▶ Entries supplied
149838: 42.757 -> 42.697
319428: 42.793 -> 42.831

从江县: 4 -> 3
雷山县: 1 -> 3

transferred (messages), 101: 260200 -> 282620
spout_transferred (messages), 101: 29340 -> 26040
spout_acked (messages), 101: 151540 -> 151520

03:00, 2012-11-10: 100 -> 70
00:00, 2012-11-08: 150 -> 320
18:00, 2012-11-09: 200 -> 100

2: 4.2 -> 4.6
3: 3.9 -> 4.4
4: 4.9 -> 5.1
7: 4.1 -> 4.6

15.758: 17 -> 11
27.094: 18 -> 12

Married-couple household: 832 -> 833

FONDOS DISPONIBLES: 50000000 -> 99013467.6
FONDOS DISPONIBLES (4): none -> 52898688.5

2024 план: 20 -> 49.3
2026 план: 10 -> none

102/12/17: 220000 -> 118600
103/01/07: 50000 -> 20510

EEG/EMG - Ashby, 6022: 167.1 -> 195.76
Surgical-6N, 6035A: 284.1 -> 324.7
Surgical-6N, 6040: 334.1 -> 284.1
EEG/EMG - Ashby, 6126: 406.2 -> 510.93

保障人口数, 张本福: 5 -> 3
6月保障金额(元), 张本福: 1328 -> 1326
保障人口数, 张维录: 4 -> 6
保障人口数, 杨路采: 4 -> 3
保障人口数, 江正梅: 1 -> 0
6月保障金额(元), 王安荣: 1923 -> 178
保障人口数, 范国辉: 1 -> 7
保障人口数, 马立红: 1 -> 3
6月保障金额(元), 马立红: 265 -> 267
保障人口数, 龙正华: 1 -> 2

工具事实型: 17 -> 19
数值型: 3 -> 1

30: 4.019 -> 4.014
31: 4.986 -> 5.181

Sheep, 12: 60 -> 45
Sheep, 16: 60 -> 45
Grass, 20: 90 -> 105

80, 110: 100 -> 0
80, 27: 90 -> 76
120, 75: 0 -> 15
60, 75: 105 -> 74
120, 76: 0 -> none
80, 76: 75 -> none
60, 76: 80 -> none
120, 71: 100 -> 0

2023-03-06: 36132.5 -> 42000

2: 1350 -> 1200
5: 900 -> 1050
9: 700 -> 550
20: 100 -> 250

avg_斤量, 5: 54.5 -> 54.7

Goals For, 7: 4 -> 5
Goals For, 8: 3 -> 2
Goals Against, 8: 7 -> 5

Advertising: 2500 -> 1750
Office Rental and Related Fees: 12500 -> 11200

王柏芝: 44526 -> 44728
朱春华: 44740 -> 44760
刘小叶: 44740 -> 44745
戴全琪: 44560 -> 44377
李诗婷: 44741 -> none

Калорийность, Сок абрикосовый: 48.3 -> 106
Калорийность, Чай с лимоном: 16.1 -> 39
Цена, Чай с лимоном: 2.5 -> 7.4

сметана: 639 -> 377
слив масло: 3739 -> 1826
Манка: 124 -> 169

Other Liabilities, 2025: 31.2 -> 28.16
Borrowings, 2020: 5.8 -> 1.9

▶ What the exercise asks
Respond with nothing but the number of lines in the data above that include the word "保障人口数".

▶ Solved problem
7